En cualquier caso, existe la obligación de no esconder la gravedad de la situación, especialmente cuando el paciente tiene el deber de afrontar decisiones importantes como aquella de prepararse a una buena muerte.
Gran parte de la calidad psicológica de vida, esta determinada por la posibilidad del paciente a acceder a la verdad, pues sin ella, no podrá ejercer plenamente su libertad.
Utilidad de los comités de bioética.
No hace falta aclarar que para determinar la futilidad de un tratamiento es necesario actuar caso por caso. Los límites que delimitan este concepto son muy controvertidos y discutibles; por eso, en casos controversiales, las instituciones médicas cuentan hoy con comités de bioética.
Los comités de bioética son, en su propia definición, espacios multidisciplinarios y pluralistas que se nutren del aporte de expertos no sólo provenientes de la medicina, sino también del derecho, la antropología, y, en algunos casos, de representantes de la comunidad, que pueden, en casos extremos, ayudar a conformar una decisión prudencial en un particular caso clínico.
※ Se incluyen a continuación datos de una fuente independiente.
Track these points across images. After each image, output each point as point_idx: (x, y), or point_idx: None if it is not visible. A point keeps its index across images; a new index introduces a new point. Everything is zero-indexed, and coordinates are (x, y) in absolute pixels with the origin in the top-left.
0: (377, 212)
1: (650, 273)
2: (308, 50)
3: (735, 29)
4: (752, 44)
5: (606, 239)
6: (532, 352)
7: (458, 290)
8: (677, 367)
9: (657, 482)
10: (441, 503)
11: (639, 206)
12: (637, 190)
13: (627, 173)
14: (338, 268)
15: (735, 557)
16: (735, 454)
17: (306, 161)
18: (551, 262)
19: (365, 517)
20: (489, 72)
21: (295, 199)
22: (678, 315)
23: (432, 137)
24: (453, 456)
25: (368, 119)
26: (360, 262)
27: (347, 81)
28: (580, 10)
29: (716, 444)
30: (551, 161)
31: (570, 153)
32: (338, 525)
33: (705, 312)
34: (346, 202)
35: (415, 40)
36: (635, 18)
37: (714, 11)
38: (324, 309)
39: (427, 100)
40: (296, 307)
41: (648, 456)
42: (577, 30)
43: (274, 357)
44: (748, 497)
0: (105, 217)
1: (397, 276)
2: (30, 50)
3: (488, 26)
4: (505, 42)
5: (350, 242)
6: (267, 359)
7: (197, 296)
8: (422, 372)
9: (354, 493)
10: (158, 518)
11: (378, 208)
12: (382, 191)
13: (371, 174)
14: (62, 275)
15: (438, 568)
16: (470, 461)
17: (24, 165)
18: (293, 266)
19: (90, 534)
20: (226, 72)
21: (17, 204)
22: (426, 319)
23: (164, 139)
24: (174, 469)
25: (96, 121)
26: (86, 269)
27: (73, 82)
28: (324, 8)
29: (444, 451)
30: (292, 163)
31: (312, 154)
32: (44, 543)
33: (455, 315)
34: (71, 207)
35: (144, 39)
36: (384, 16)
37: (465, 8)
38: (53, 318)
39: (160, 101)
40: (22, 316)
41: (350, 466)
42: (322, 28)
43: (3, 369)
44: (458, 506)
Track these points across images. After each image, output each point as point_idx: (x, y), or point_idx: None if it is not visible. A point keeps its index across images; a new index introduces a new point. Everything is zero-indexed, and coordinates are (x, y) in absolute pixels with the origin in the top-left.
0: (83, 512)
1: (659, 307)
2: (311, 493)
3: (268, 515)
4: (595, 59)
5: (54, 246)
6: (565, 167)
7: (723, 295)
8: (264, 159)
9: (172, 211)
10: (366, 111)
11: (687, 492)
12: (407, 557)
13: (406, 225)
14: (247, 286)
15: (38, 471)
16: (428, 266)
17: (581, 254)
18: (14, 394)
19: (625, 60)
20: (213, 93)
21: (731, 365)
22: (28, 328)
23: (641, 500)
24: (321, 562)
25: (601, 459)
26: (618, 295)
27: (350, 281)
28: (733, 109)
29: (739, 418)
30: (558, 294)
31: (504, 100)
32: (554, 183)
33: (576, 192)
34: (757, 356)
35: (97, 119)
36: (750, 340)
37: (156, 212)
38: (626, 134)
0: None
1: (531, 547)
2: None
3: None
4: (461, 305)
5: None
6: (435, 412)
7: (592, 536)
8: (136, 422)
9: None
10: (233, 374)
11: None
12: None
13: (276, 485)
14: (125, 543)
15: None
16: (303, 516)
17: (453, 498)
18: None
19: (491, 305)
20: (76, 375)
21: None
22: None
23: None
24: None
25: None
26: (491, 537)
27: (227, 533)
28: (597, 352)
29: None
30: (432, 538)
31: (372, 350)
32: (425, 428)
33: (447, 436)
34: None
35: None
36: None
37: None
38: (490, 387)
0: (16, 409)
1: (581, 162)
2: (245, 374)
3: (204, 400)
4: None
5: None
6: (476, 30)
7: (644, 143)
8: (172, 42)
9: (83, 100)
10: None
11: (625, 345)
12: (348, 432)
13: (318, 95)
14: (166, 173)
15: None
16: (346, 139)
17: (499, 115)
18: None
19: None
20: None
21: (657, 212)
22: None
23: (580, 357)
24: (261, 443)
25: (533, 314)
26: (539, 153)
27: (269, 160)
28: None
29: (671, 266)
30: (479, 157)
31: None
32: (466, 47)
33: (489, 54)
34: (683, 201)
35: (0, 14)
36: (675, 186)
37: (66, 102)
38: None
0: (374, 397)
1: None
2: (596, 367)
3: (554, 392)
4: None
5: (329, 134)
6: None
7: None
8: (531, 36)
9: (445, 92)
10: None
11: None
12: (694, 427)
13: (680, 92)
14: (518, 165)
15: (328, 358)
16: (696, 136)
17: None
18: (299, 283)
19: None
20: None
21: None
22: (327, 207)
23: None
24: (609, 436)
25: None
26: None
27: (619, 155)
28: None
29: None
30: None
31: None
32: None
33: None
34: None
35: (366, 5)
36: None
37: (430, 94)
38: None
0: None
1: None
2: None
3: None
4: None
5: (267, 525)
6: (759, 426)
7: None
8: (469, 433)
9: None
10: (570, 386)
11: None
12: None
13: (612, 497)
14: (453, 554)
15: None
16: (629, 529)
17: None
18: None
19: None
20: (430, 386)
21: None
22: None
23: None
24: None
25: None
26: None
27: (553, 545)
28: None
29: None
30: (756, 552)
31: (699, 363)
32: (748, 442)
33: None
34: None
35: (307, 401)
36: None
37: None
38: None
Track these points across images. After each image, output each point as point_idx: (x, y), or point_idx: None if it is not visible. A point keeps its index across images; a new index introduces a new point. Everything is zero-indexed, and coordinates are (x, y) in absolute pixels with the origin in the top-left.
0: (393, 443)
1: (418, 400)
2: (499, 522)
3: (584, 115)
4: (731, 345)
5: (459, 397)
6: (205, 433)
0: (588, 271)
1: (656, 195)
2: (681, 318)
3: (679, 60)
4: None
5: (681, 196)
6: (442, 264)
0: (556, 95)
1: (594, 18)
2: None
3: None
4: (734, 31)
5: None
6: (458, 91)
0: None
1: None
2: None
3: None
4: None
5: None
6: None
Todos los humanos buscamos naturalmente nuestro bien, pero a veces, es difícil decidir bien...
La medicina, y la relación medico-paciente que es parte de ella, es una actividad de equipo. Apoyémonos ante decisiones difíciles, con diversidad de criterios, pero bajo un objetivo común: el respeto a la persona y a su dignidad.
De esta forma el medico podrá cumplir su vocación aplicando ciencia y tecnología al servicio del ser humano, a través del trato humano.